Clinging to memories of either a negative or positive childhood can hold you back from having your best life. But, letting go of using these past experiences as emotional anchors, can be extremely challenging.
Henry had an idyllic childhood. Loving family and friends, a comfortable home and good health. He lacked nothing and grew up with a kind and gentle attitude toward people and life. When his marriage began to fail, he tried to fix it the only way that he could think of, by recreating his childhood with a beautiful home, new cars and vacations. When that didn’t work, they tried months of counseling. He tried to provide everything that he thought would maintain a happy family. Then Henry’s wife took their son and left. He grieved and tried to win her back, but she had moved on. It didn’t take him long to wake up. His stress level had built up so gradually, that he hadn’t realized how it had crept into every moment of his life. For the first time in years, he felt as though he could breath free. After 6 months she wanted to come back, but he knew that if they were together, he would never have any peace in his life. But more importantly, Henry wanted to provide a mentally and emotionally stable example for his son and he knew that couldn’t happen within that marriage.
Henry had to dig deep within himself and examine every belief that he held about what made a happy life and every belief that he held about what would be best for his son. It took an immense amount of courage for Henry to accept that no physical setting and no amount of counseling could make this a harmonious home.
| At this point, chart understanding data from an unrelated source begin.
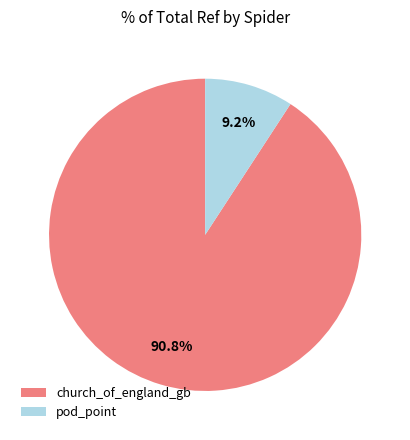

Which slice represents more than half of the pie?

church_of_england_gb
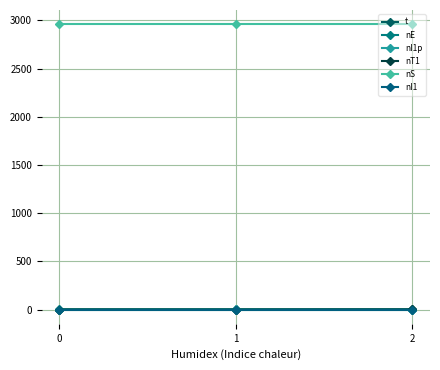

Reading left to right, extract all data points from this chart.

t: 0.0	0.8	0.8
nE: 1.0	0.0	0.0
nI1p: 0.0	1.0	0.0
nT1: 0.0	0.0	1.0
nS: 2960.0	2960.0	2960.0
nI1: 0.0	0.0	0.0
Divorce was a foreign concept to Henry. No one in his family had been divorced and none of his friends with children had been divorced. But, he knew that it was his best choice. Now, over 10 years later, Henry has an emotionally fulfilling life and a great relationship with his son.
Eva’s childhood was about as far from Henry’s as you can imagine. Her father had a slew of mental illnesses and couldn’t hold a job. Her mother thought that the best way to keep her husband calm, was to cater to his every whim. Her mother worked all day and came home to care for her husband. Eva pretty much raised herself, learning not to trust or rely on adults. With mental illness considered the norm and with little affection or positive attention, you might think of Eva’s chances for a happy life as doomed. But, around age 10, Eva became aware that her life wasn’t normal and that there were happy people out there in the world. By her 20’s, she realized that happy people saw things differently and behaved differently than she did. She had one goal; to learn how to be happy. She studied psychological and philosophic views on happiness. She observed people in her life that appeared happy and she examined her own attitudes, feelings and behaviors.She spent years examining every aspect of her life, working through all of the emotional trauma and finding new healthier ways of dealing with her past. She is now very happily married and has a fulfilling career.
Henry and Eva came from opposite ends of the spectrum. But one thing that they share is an examined life. They were both weighed down by their own emotional anchors. They both realized that they wanted something different and they both had the courage to examine their lives and make changes.
Living an unexamined life is just existing, its not really living. If you want your life to be different than it is, you need to find the courage to examine your life and choose what is working for you and what isn’t. You have to be willing to let go of ideas, habits and people that keep you from living your best life.
Dead people say: Have courage dear ones. Do the work. More than anything else, we want you to be happy.